Today, Xen on ARM is stable, mature, and is about 65K LOC in size. It is larger than ACRN but still small and certifiable. It supports both ARMv7 and ARMv8 architectures (ACRN is for Intel processors). Xen on ARM comes with a Kconfig infrastructure which can be used to configure the size of the hypervisor depending upon user needs. As a community, we haven’t put much effort into reducing Xen on ARM further so far, because 60-70K LOC are small enough for most users, including those who are looking for certifications.

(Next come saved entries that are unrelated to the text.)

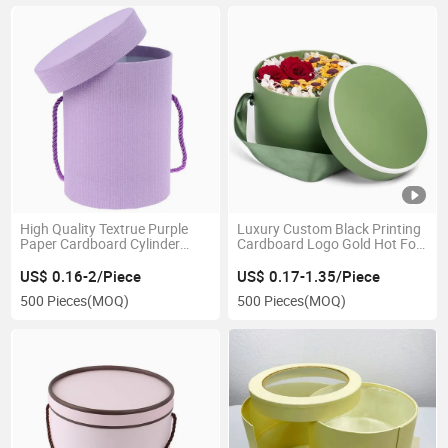
High Quality Textrue Purple
Luxury Custom Black Printing
Paper Cardboard Cylinder
Cardboard Logo Gold Hot Foil
Packaging Box with Handle
Stamping Cylinder Packaging
for Flower/ Food/ Clothes
Paper Tube Rose Flower Box
US$ 0.16-2/Piece
US$ 0.17-1.35/Piece
500 Pieces
(MOQ)
500 Pieces
(MOQ)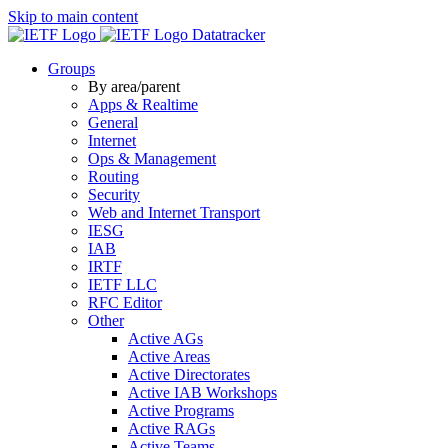
Skip to main content
Datatracker
Groups
By area/parent
Apps & Realtime
General
Internet
Ops & Management
Routing
Security
Web and Internet Transport
IESG
IAB
IRTF
IETF LLC
RFC Editor
Other
Active AGs
Active Areas
Active Directorates
Active IAB Workshops
Active Programs
Active RAGs
Active Teams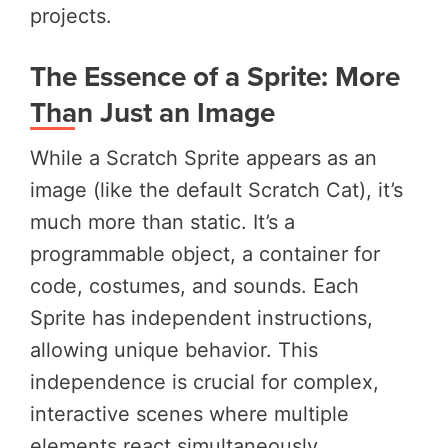
projects.
The Essence of a Sprite: More
Than Just an Image
While a Scratch Sprite appears as an
image (like the default Scratch Cat), it’s
much more than static. It’s a
programmable object, a container for
code, costumes, and sounds. Each
Sprite has independent instructions,
allowing unique behavior. This
independence is crucial for complex,
interactive scenes where multiple
elements react simultaneously.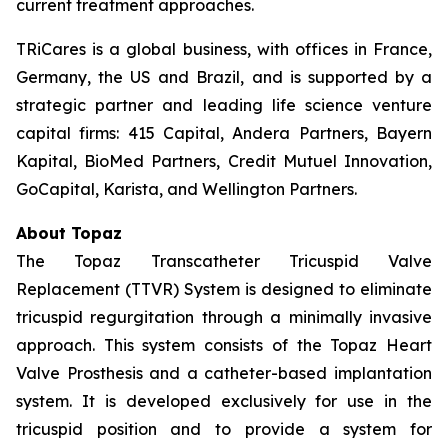
current treatment approaches.
TRiCares is a global business, with offices in France,
Germany, the US and Brazil, and is supported by a
strategic partner and leading life science venture
capital firms: 415 Capital, Andera Partners, Bayern
Kapital, BioMed Partners, Credit Mutuel Innovation,
GoCapital, Karista, and Wellington Partners.
About Topaz
The Topaz Transcatheter Tricuspid Valve
Replacement (TTVR) System is designed to eliminate
tricuspid regurgitation through a minimally invasive
approach. This system consists of the Topaz Heart
Valve Prosthesis and a catheter-based implantation
system. It is developed exclusively for use in the
tricuspid position and to provide a system for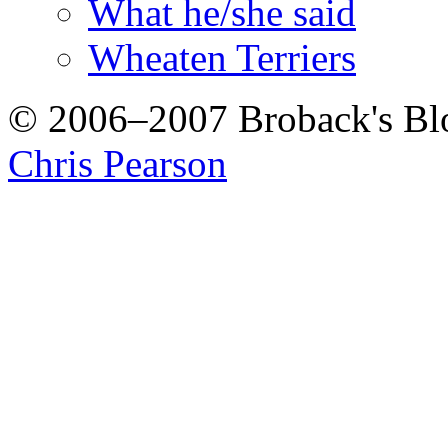
What he/she said
Wheaten Terriers
© 2006–2007 Broback's B
Chris Pearson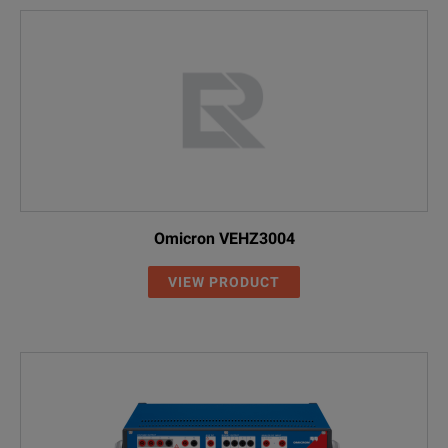
Omicron VEHZ3004
VIEW PRODUCT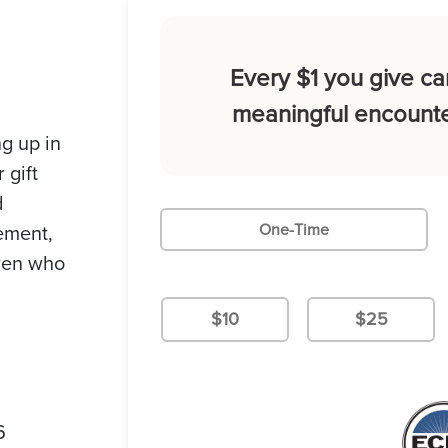
Every $1 you give ca
meaningful encounte
g up in
 gift
d
gement,
One-Time
dren who
$10
$25
6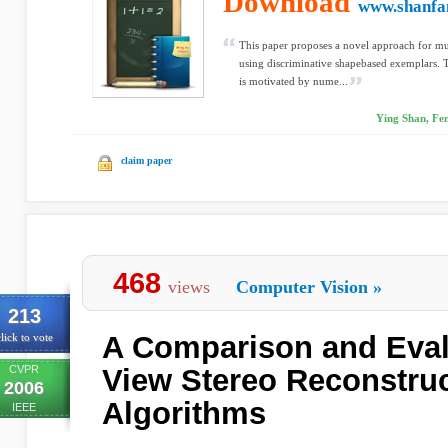
Download
www.shanfa
This paper proposes a novel approach for mul
using discriminative shapebased exemplars. 
is motivated by nume...
Ying Shan, Fe
claim paper
468
views
Computer Vision
»
213
A Comparison and Evalu
lick to vote
CVPR
View Stereo Reconstru
2006
Algorithms
IEEE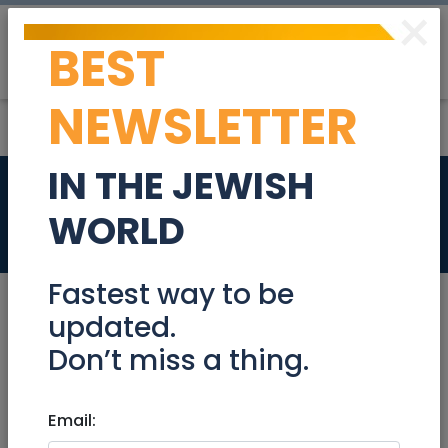
×
BEST
Post
Login
NEWSLETTER
IN THE JEWISH
Actuary
WORLD
Jobs
Fastest way to be
updated.
Don’t miss a thing.
Nov 17, 2024 |
Jobs
|
Accounting/ Finance
|
Jerusalem & Area
Email:
Actuary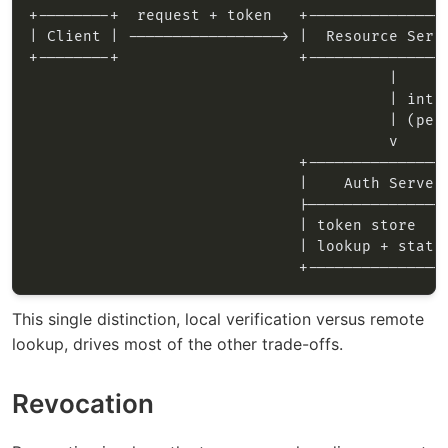
This single distinction, local verification versus remote
lookup, drives most of the other trade-offs.
Revocation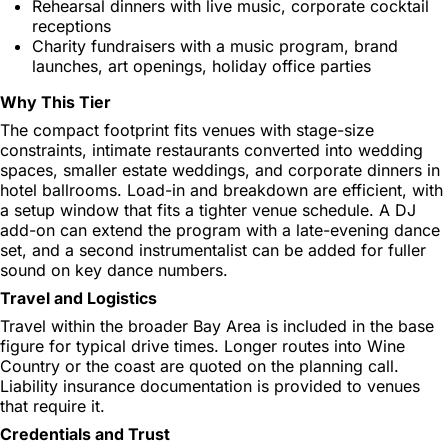
Rehearsal dinners with live music, corporate cocktail
receptions
Charity fundraisers with a music program, brand
launches, art openings, holiday office parties
Why This Tier
The compact footprint fits venues with stage-size
constraints, intimate restaurants converted into wedding
spaces, smaller estate weddings, and corporate dinners in
hotel ballrooms. Load-in and breakdown are efficient, with
a setup window that fits a tighter venue schedule. A DJ
add-on can extend the program with a late-evening dance
set, and a second instrumentalist can be added for fuller
sound on key dance numbers.
Travel and Logistics
Travel within the broader Bay Area is included in the base
figure for typical drive times. Longer routes into Wine
Country or the coast are quoted on the planning call.
Liability insurance documentation is provided to venues
that require it.
Credentials and Trust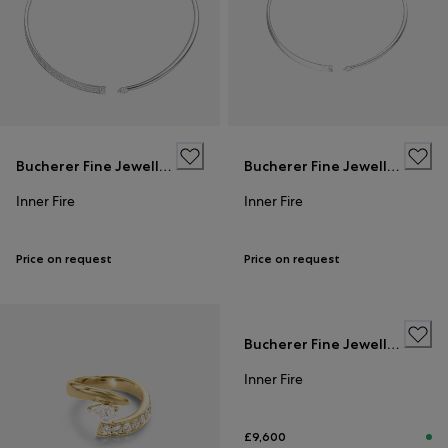
Bucherer Fine Jewellery
Bucherer Fine Jewellery
Inner Fire
Inner Fire
Price on request
Price on request
Bucherer Fine Jewellery
Inner Fire
£9,600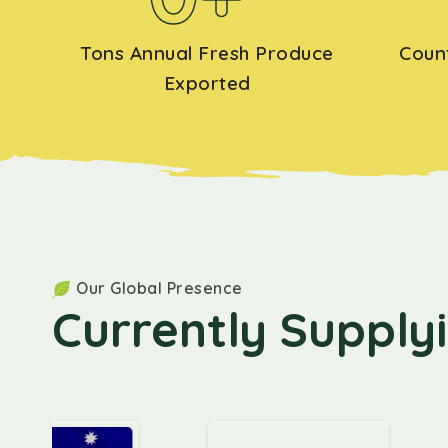
Tons Annual Fresh Produce
Coun
Exported
Our Global Presence
Currently Supply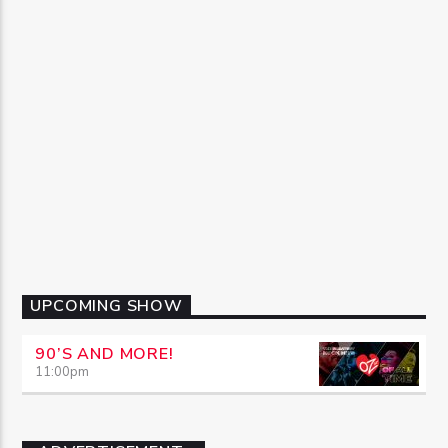
UPCOMING SHOW
90’S AND MORE!
11:00
pm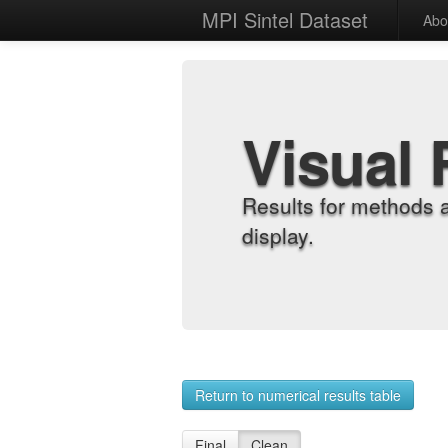
MPI Sintel Dataset
Abo
Visual 
Results for methods 
display.
Return to numerical results table
Final
Clean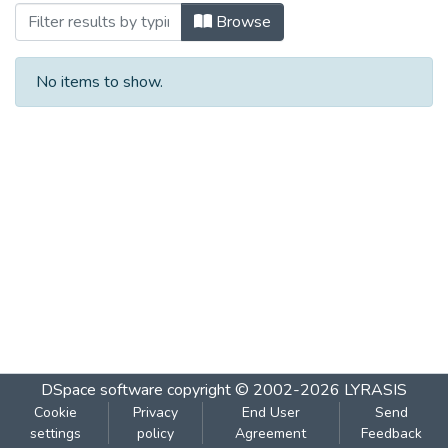
Browsing १८७ दिशा : मार्च २०१३ by Subject
Browse
No items to show.
DSpace software
copyright © 2002-2026
LYRASIS
Cookie
Privacy
End User
Send
settings
policy
Agreement
Feedback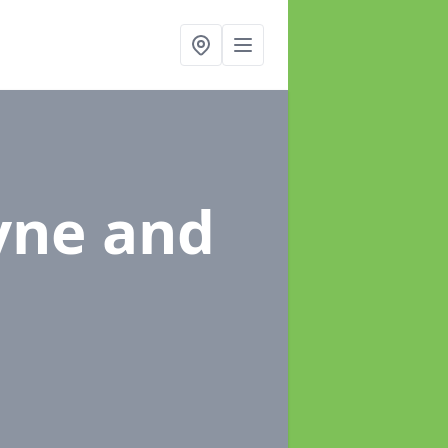
yne and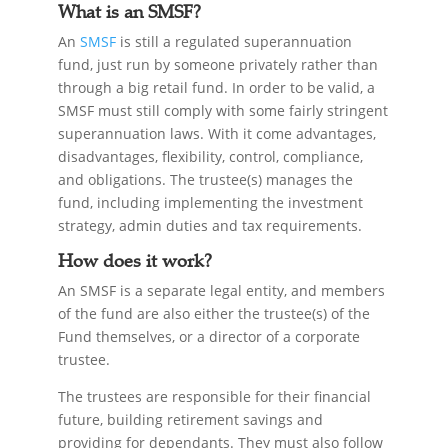
What is an SMSF?
An
SMSF
is still a regulated superannuation
fund, just run by someone privately rather than
through a big retail fund. In order to be valid, a
SMSF must still comply with some fairly stringent
superannuation laws. With it come advantages,
disadvantages, flexibility, control, compliance,
and obligations. The trustee(s) manages the
fund, including implementing the investment
strategy, admin duties and tax requirements.
How does it work?
An SMSF is a separate legal entity, and members
of the fund are also either the trustee(s) of the
Fund themselves, or a director of a corporate
trustee.
The trustees are responsible for their financial
future, building retirement savings and
providing for dependants. They must also follow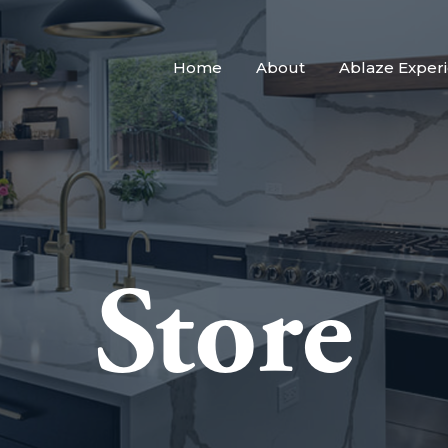
Home
About
Ablaze Exper
Store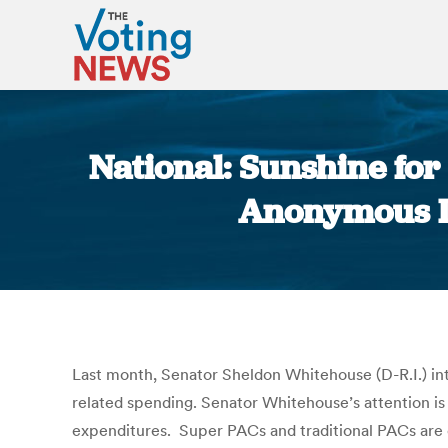
National: Sunshine fo
Anonymous Do
Last month, Senator Sheldon Whitehouse (D-R.I.) in
related spending. Senator Whitehouse’s attention is
expenditures. Super PACs and traditional PACs are 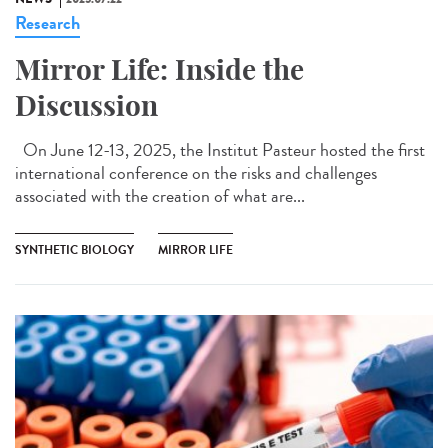
Research
Mirror Life: Inside the
Discussion
On June 12-13, 2025, the Institut Pasteur hosted the first
international conference on the risks and challenges
associated with the creation of what are...
SYNTHETIC BIOLOGY
MIRROR LIFE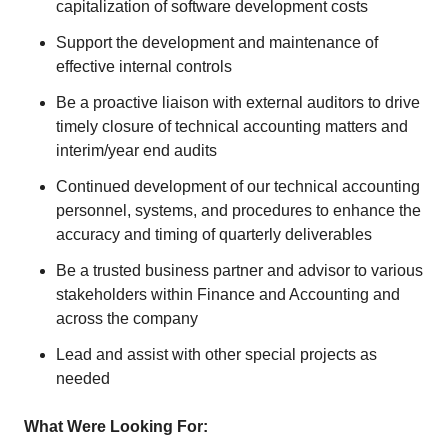
capitalization of software development costs
Support the development and maintenance of
effective internal controls
Be a proactive liaison with external auditors to drive
timely closure of technical accounting matters and
interim/year end audits
Continued development of our technical accounting
personnel, systems, and procedures to enhance the
accuracy and timing of quarterly deliverables
Be a trusted business partner and advisor to various
stakeholders within Finance and Accounting and
across the company
Lead and assist with other special projects as
needed
What Were Looking For: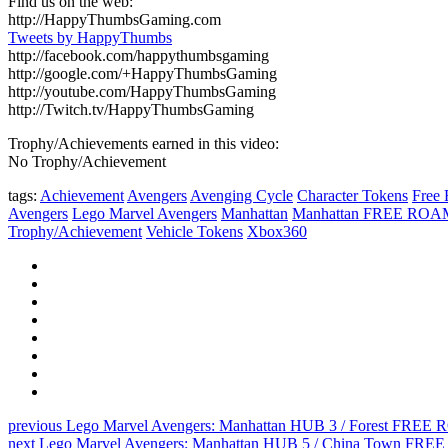
Find us on the web:
http://HappyThumbsGaming.com
Tweets by HappyThumbs
http://facebook.com/happythumbsgaming
http://google.com/+HappyThumbsGaming
http://youtube.com/HappyThumbsGaming
http://Twitch.tv/HappyThumbsGaming
Trophy/Achievements earned in this video:
No Trophy/Achievement
tags:
Achievement
Avengers
Avenging Cycle
Character Tokens
Free
Avengers
Lego Marvel Avengers
Manhattan
Manhattan FREE ROA
Trophy/Achievement
Vehicle Tokens
Xbox360
previous
Lego Marvel Avengers: Manhattan HUB 3 / Forest FREE R
next
Lego Marvel Avengers: Manhattan HUB 5 / China Town FREE 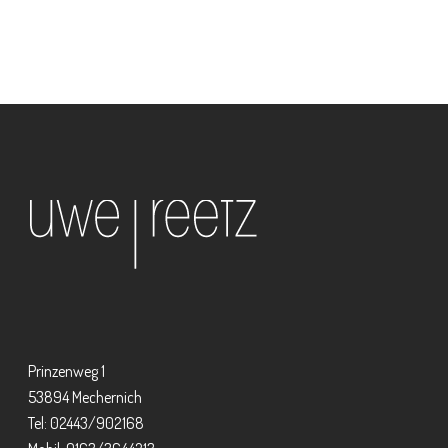
Prinzenweg 1
53894 Mechernich
Tel: 02443/902168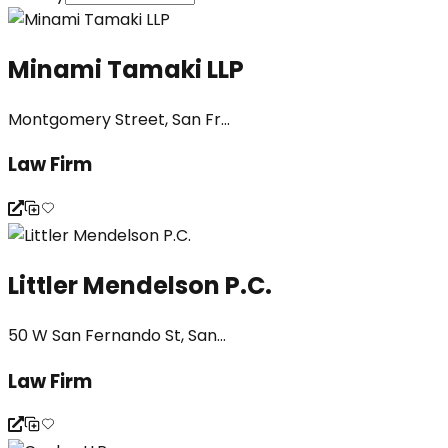
Minami Tamaki LLP
Montgomery Street, San Fr...
Law Firm
Littler Mendelson P.C.
50 W San Fernando St, San...
Law Firm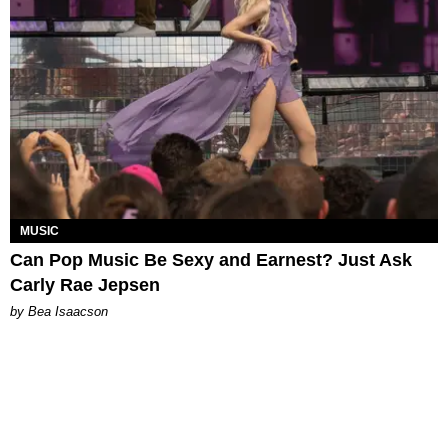
MUSIC
Can Pop Music Be Sexy and Earnest? Just Ask
Carly Rae Jepsen
by Bea Isaacson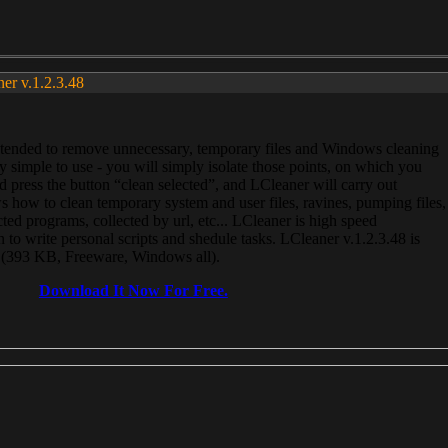
ner v.1.2.3.48
, intended to remove unnecessary, temporary files and Windows cleaning
 simple to use - you will simply isolate those points, on which you
 press the button “clean selected”, and LCleaner will carry out
 how to clean temporary system and user files, ravines, pumping files,
ected programs, collected by url, etc... LCleaner is high speed
n to write personal scripts and shedule tasks. LCleaner v.1.2.3.48 is
e (393 KB, Freeware, Windows all).
Download It Now For Free.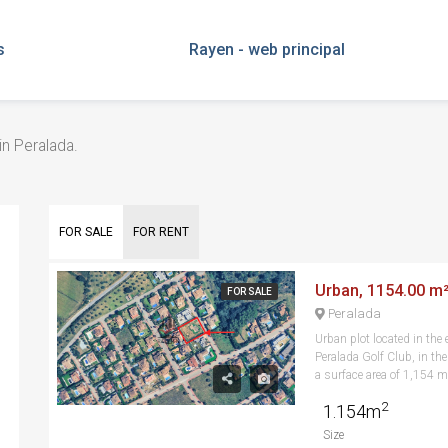
s
Rayen - web principal
in Peralada.
FOR SALE
FOR RENT
Urban, 1154.00 m²,
FOR SALE
Peralada
Urban plot located in the 
Peralada Golf Club, in th
a surface area of 1,154 m ,
2
1.154m
Size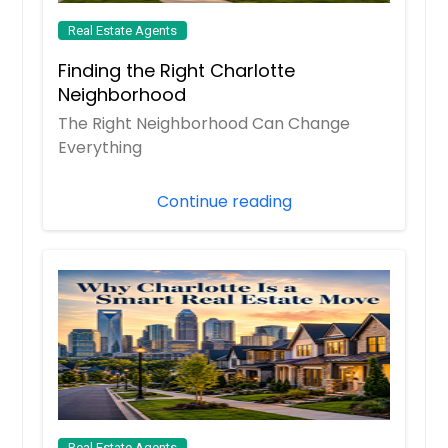
Real Estate Agents
Finding the Right Charlotte
Neighborhood
The Right Neighborhood Can Change
Everything
Continue reading
Real Estate Agents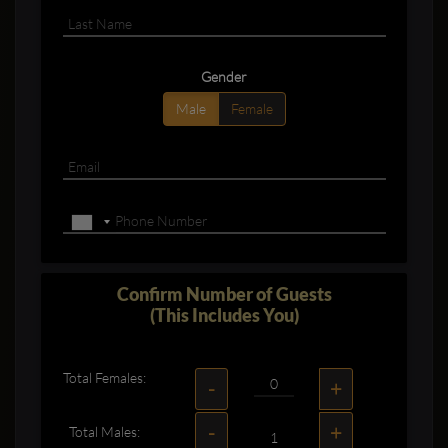
Gender
Male
Female
Confirm Number of Guests
(This Includes You)
Total Females:
-
+
-
+
Total Males: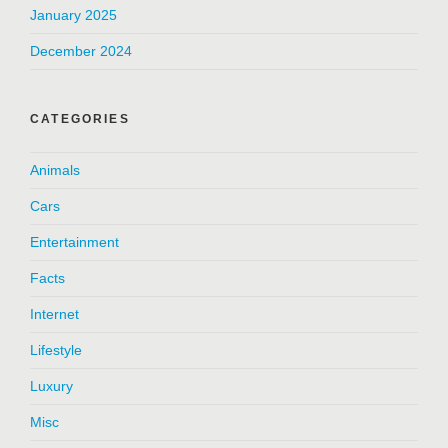
January 2025
December 2024
CATEGORIES
Animals
Cars
Entertainment
Facts
Internet
Lifestyle
Luxury
Misc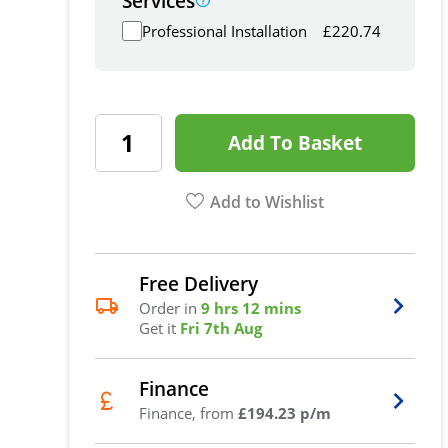
Services
Professional Installation
£
220.74
Add To Basket
Add to Wishlist
Free Delivery
Order in
9 hrs 12 mins
Get it
Fri 7th Aug
Finance
Finance, from
£194.23 p/m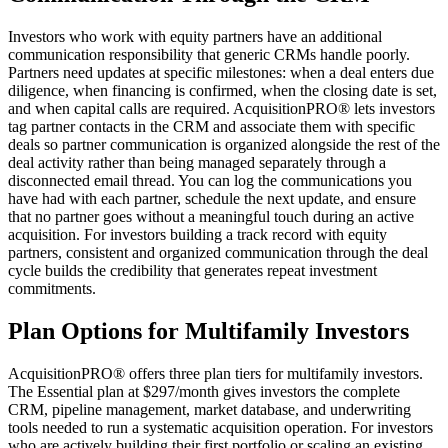
Investors who work with equity partners have an additional
communication responsibility that generic CRMs handle poorly.
Partners need updates at specific milestones: when a deal enters due
diligence, when financing is confirmed, when the closing date is set,
and when capital calls are required. AcquisitionPRO® lets investors
tag partner contacts in the CRM and associate them with specific
deals so partner communication is organized alongside the rest of the
deal activity rather than being managed separately through a
disconnected email thread. You can log the communications you
have had with each partner, schedule the next update, and ensure
that no partner goes without a meaningful touch during an active
acquisition. For investors building a track record with equity
partners, consistent and organized communication through the deal
cycle builds the credibility that generates repeat investment
commitments.
Plan Options for Multifamily Investors
AcquisitionPRO® offers three plan tiers for multifamily investors.
The Essential plan at $297/month gives investors the complete
CRM, pipeline management, market database, and underwriting
tools needed to run a systematic acquisition operation. For investors
who are actively building their first portfolio or scaling an existing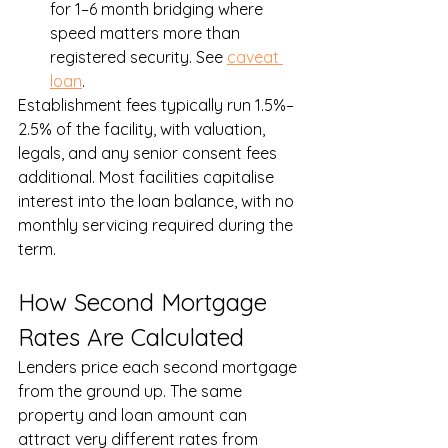
for 1–6 month bridging where 
speed matters more than 
registered security. See 
caveat 
loan
.
Establishment fees typically run 1.5%–
2.5% of the facility, with valuation, 
legals, and any senior consent fees 
additional. Most facilities capitalise 
interest into the loan balance, with no 
monthly servicing required during the 
term.
How Second Mortgage 
Rates Are Calculated
Lenders price each second mortgage 
from the ground up. The same 
property and loan amount can 
attract very different rates from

However, we should be able to cut down the size to as low as 30K LOC if needed.
Xen on x86 is different: it is larger, and the code base is older and less “clean” than Xen on ARM. Fortunately, experts in the Xen community are making significant progress toward redesigning Xen on x86 to match Xen on ARM’s elegance and simplicity.
Roger Pau Monne, FreeBSD maintainer, is working on completing a new mode of executing called “PVH” which effectively is the x86 equivalent of a Xen on ARM virtual machine. PVH is lightweight and exploits the hardware as much as possible. Roger wrote: “With PVH Dom0, we’ll be able to have HVM/PVH-only deployments, which will lead to a much smaller code base in both the Xen hypervisor and Dom0 kernels.”
Wei Liu, Xen tools maintainers and longtime contributor to the project, is working on introducing new Kconfig options in the hypervisor to chop the code base into smaller pieces, drastically reducing the lines of code count of the final build. Wei aims to go down to 130K LOC soon, then move further down, ideally reaching Xen on ARM’s size.
Starting off from an older code base like Xen on x86 to support a new use-case has its challenges, but as a trade-off, the project comes with many features, and it is very well-tested. It also comes with a healthy community, a security team, a transparent security process, a CI-loop, and stable trees maintained for up to three years. Xen on ARM has been in the very fortunate position of being able to reuse the existing enterprise-grade infrastructure of Xen Project while starting from a mostly new code base.